> _PROBLEM DESCRIPTION_
Give the listing again word for word, excluding the pictures it contains.

> _INFORMATION PROVIDED_
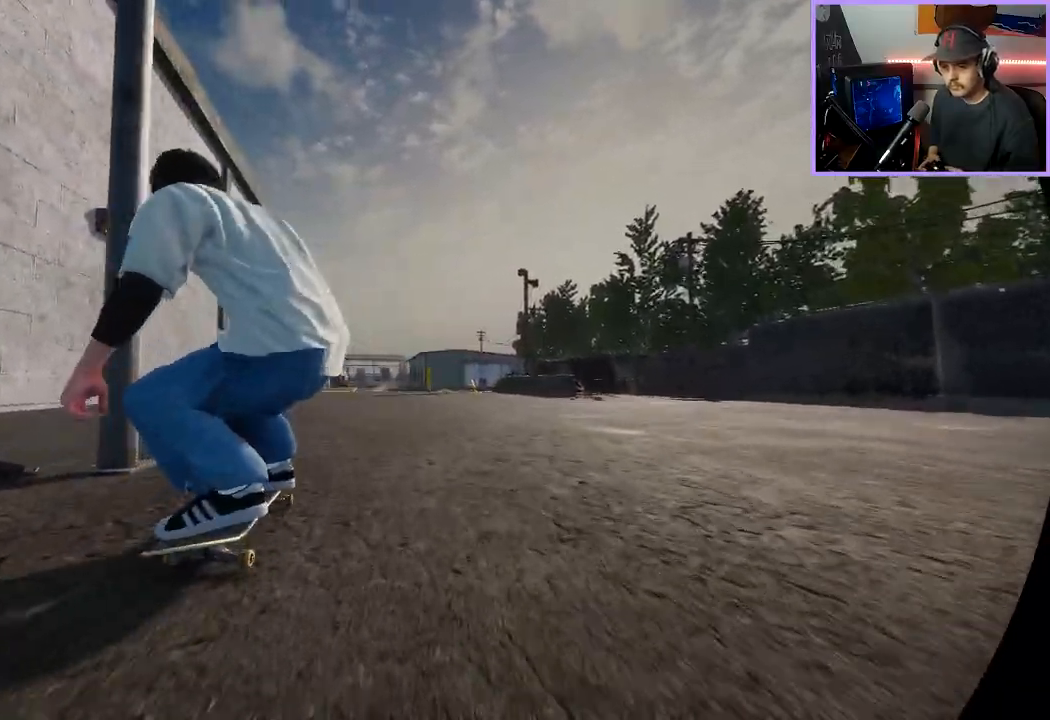
{"dt_ms": 500, "buttons": [], "left_stick": "center", "right_stick": "center", "events": []}
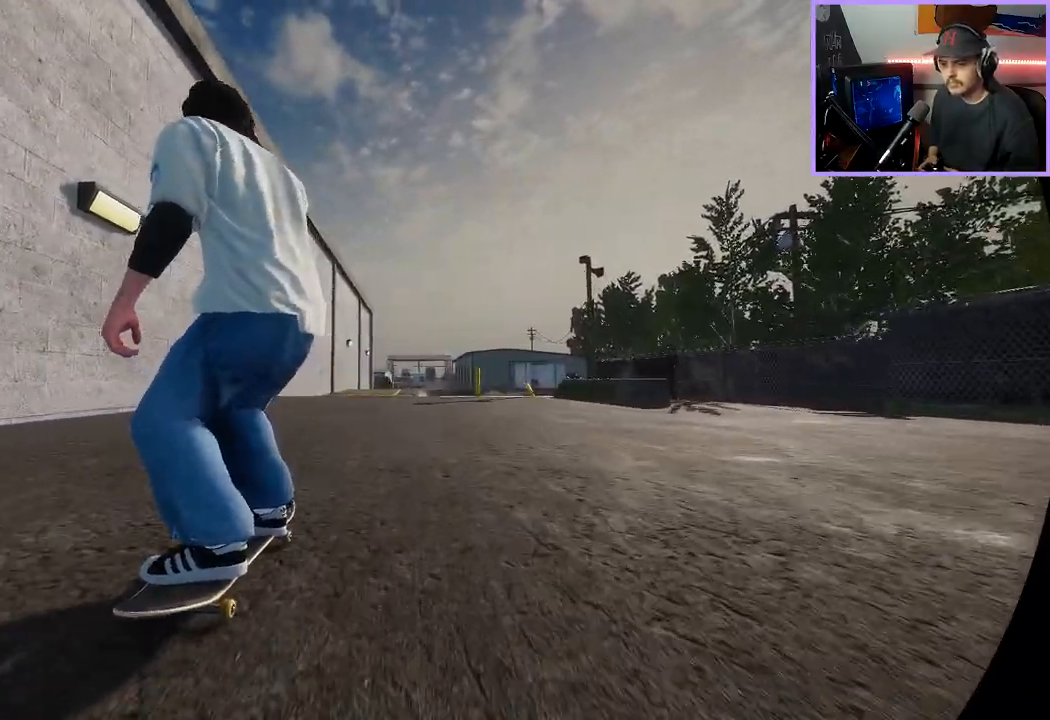
{"dt_ms": 500, "buttons": [], "left_stick": "center", "right_stick": "center", "events": []}
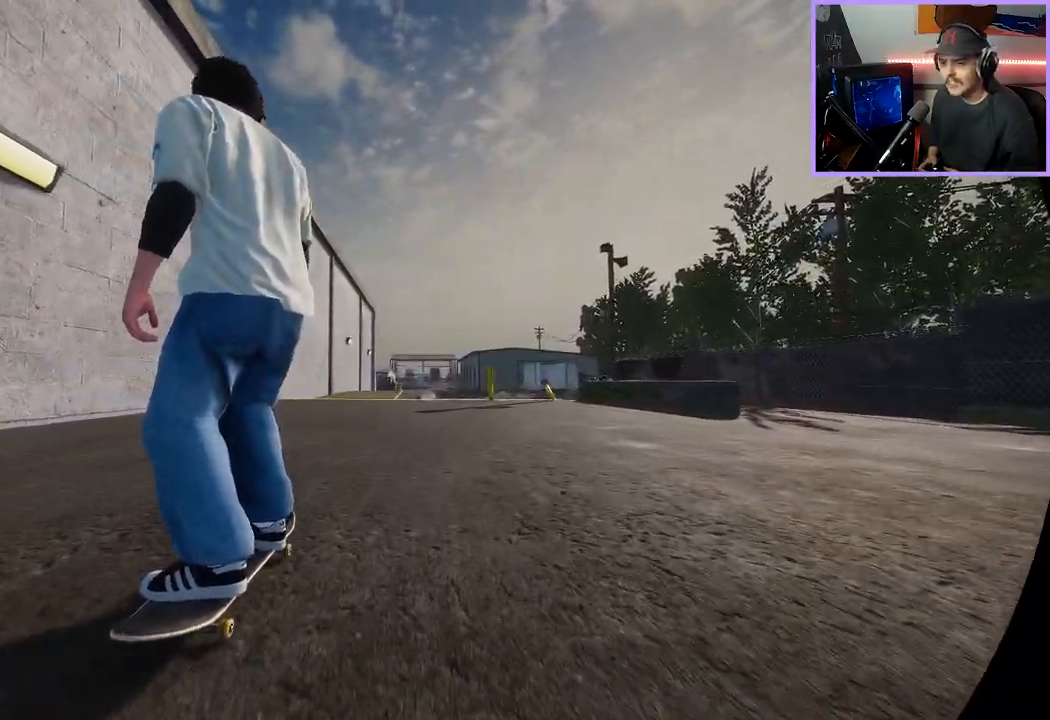
{"dt_ms": 1000, "buttons": ["L2"], "left_stick": "center", "right_stick": "down-right"}
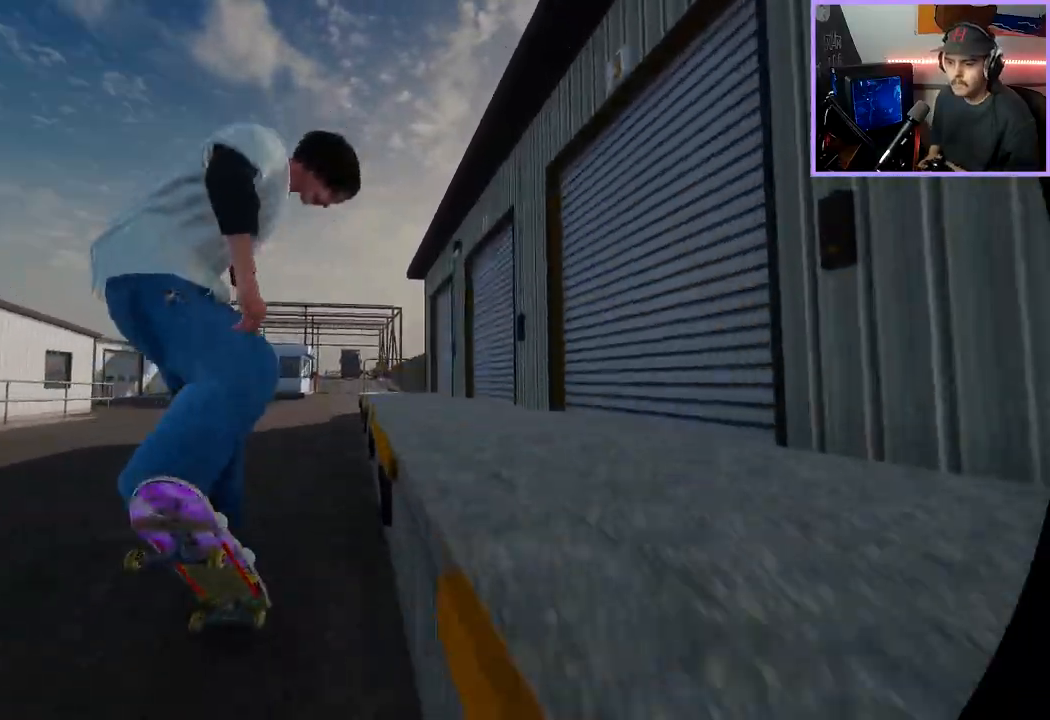
{"dt_ms": 500, "buttons": [], "left_stick": "center", "right_stick": "down-right", "events": [[300, "L2", "up"]]}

> _SOLUTION FOR THIS EXERCISE_
{"dt_ms": 500, "buttons": [], "left_stick": "center", "right_stick": "center", "events": []}
{"dt_ms": 500, "buttons": [], "left_stick": "center", "right_stick": "center", "events": []}
{"dt_ms": 1000, "buttons": ["L2"], "left_stick": "center", "right_stick": "down-right"}
{"dt_ms": 500, "buttons": [], "left_stick": "center", "right_stick": "down-right", "events": [[300, "L2", "up"]]}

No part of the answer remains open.